**Work request**
Retype every line of text from the entries below exactly as it appears, leaving out the picture markers.

Start of Block

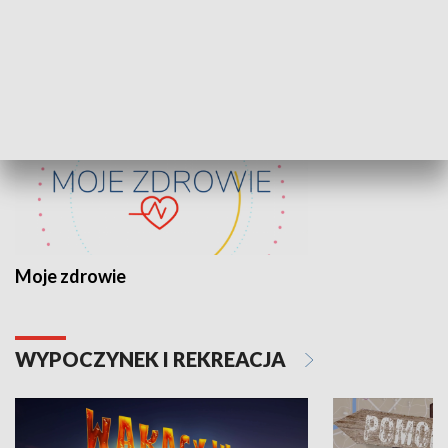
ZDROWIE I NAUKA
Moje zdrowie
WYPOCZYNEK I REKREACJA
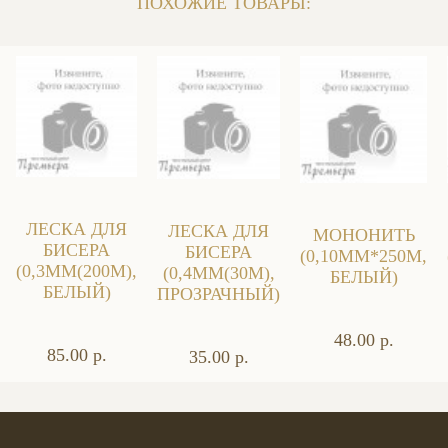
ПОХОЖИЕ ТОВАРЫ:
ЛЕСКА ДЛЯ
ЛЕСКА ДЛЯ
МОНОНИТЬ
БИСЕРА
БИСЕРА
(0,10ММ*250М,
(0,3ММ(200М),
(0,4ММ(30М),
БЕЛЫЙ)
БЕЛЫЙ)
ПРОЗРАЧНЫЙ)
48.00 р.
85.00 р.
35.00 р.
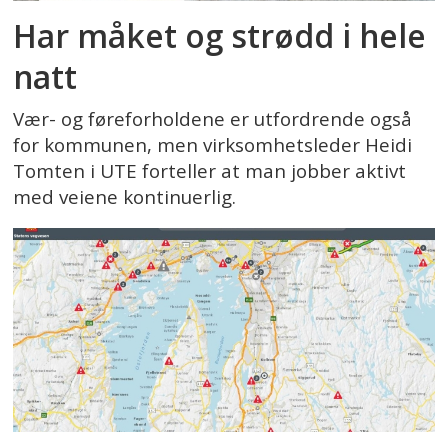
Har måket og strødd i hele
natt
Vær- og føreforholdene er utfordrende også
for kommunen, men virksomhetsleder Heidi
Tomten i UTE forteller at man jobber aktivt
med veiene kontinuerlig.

End of Block

**Reply**
ZDROWIE I NAUKA
Moje zdrowie
WYPOCZYNEK I REKREACJA
ПОХОЖИЕ ТОВАРЫ:
ЛЕСКА ДЛЯ
ЛЕСКА ДЛЯ
МОНОНИТЬ
БИСЕРА
БИСЕРА
(0,10ММ*250М,
(0,3ММ(200М),
(0,4ММ(30М),
БЕЛЫЙ)
БЕЛЫЙ)
ПРОЗРАЧНЫЙ)
48.00 р.
85.00 р.
35.00 р.
Har måket og strødd i hele
natt
Vær- og føreforholdene er utfordrende også
for kommunen, men virksomhetsleder Heidi
Tomten i UTE forteller at man jobber aktivt
med veiene kontinuerlig.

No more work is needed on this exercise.